Task statement
Retype all the data word for word.

Saved data entries
--------------------

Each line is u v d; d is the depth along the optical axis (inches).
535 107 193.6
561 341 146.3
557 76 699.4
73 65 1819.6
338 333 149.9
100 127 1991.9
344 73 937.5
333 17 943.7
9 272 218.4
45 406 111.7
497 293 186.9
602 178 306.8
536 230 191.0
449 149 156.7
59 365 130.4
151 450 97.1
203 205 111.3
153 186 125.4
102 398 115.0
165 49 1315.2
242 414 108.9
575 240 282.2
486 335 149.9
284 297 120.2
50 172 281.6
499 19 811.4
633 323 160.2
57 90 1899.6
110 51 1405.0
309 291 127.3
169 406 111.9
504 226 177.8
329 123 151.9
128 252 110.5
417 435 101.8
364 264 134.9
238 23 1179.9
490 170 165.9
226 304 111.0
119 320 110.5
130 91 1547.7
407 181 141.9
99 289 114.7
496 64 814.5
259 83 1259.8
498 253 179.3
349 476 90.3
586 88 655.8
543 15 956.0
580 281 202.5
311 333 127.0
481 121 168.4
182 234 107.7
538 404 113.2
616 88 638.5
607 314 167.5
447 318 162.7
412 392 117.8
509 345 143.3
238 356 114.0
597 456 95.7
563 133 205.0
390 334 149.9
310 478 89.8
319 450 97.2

--------------------

Response to the task
Each line is u v d; d is the depth along the optical axis (inches).
535 107 193.6
561 341 146.3
557 76 699.4
73 65 1819.6
338 333 149.9
100 127 1991.9
344 73 937.5
333 17 943.7
9 272 218.4
45 406 111.7
497 293 186.9
602 178 306.8
536 230 191.0
449 149 156.7
59 365 130.4
151 450 97.1
203 205 111.3
153 186 125.4
102 398 115.0
165 49 1315.2
242 414 108.9
575 240 282.2
486 335 149.9
284 297 120.2
50 172 281.6
499 19 811.4
633 323 160.2
57 90 1899.6
110 51 1405.0
309 291 127.3
169 406 111.9
504 226 177.8
329 123 151.9
128 252 110.5
417 435 101.8
364 264 134.9
238 23 1179.9
490 170 165.9
226 304 111.0
119 320 110.5
130 91 1547.7
407 181 141.9
99 289 114.7
496 64 814.5
259 83 1259.8
498 253 179.3
349 476 90.3
586 88 655.8
543 15 956.0
580 281 202.5
311 333 127.0
481 121 168.4
182 234 107.7
538 404 113.2
616 88 638.5
607 314 167.5
447 318 162.7
412 392 117.8
509 345 143.3
238 356 114.0
597 456 95.7
563 133 205.0
390 334 149.9
310 478 89.8
319 450 97.2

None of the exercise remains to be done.